Task requirements: According to the 68 Aquarii text, which Bayer designation does this star also bear?

Text passage:
68 Aquarii

Observation data Epoch J2000.0 Equinox ICRS
- Constellation: Aquarius
- Right ascension: 22^{h} 47^{m} 33.12362^{s}
- Declination: −19° 36′ 48.1619″
- Apparent magnitude (V): 5.24

Characteristics
- Evolutionary stage: red clump
- Spectral type: G8III
- B−V color index: +0.941±0.002

Astrometry
- Radial velocity (R_{v}): +24.54±0.27 km/s
- Proper motion (μ): RA: −103.390 mas/yr Dec.: −205.545 mas/yr
- Parallax (π): 12.0902±0.1605 mas
- Distance: 270 ± 4 ly (83 ± 1 pc)
- Absolute magnitude (M_{V}): 0.78

Details
- Mass: 1.39 M_{☉}
- Radius: 10.05+0.35 −1.62 R_{☉}
- Luminosity: 58.5±0.9 L_{☉}
- Surface gravity (log g): 2.8 cgs
- Temperature: 5,036+461 −85 K
- Metallicity [Fe/H]: −0.43±0.02 dex
- Rotational velocity (v sin i): 0.0 km/s
- Age: 3.79 Gyr
- Other designations: 68 Aqr, BD−20°6486, HD 215721, HIP 112529, HR 8670, SAO 165293, LTT 9194

Database references
- SIMBAD: data

= 68 Aquarii =

Single, G-type star in the constellation Aquarius

68 Aquarii is a single star located 270 light years away from the Sun in the zodiac constellation of Aquarius. 68 Aquarii is its Flamsteed designation, though it also bears the Bayer designation of g^{2} Aquarii. It is visible to the naked eye as a dim, yellow-hued star with an apparent visual magnitude of 5.24. The object is moving further from the Earth with a heliocentric radial velocity of +24.5 km/s.

Source data:

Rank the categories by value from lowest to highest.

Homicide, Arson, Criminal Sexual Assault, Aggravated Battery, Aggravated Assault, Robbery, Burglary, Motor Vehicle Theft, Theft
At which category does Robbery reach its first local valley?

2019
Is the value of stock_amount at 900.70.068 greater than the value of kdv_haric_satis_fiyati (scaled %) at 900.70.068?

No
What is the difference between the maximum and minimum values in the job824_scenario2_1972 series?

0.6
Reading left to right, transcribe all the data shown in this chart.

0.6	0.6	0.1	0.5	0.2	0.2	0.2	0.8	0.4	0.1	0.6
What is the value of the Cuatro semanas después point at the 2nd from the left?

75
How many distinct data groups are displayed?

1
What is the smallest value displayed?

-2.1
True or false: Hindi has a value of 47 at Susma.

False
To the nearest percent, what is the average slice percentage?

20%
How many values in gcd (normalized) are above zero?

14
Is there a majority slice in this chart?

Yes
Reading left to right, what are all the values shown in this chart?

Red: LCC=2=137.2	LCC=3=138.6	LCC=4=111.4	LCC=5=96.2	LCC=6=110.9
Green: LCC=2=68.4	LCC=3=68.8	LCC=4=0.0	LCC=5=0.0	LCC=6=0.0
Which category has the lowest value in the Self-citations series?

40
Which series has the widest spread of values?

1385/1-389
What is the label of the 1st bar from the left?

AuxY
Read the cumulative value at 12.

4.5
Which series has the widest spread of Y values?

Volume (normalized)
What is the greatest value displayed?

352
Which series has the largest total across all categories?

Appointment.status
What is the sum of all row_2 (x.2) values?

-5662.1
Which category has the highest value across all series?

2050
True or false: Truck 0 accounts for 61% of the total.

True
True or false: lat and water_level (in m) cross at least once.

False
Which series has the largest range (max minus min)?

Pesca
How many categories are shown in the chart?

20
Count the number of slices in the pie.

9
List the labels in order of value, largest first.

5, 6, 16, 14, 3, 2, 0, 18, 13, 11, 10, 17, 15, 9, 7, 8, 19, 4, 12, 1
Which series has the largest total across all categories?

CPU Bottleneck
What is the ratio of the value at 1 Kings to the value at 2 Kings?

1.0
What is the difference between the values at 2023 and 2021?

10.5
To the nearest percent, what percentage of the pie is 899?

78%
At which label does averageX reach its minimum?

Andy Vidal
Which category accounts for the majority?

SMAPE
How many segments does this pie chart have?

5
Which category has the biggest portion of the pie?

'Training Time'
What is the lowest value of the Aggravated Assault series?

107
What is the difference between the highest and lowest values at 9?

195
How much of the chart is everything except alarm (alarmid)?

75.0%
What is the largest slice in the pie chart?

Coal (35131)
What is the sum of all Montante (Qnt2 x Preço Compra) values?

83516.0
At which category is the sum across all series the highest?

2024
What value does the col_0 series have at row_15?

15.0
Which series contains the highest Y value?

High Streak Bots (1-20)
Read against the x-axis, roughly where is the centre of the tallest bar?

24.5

Written answer: g² Aquarii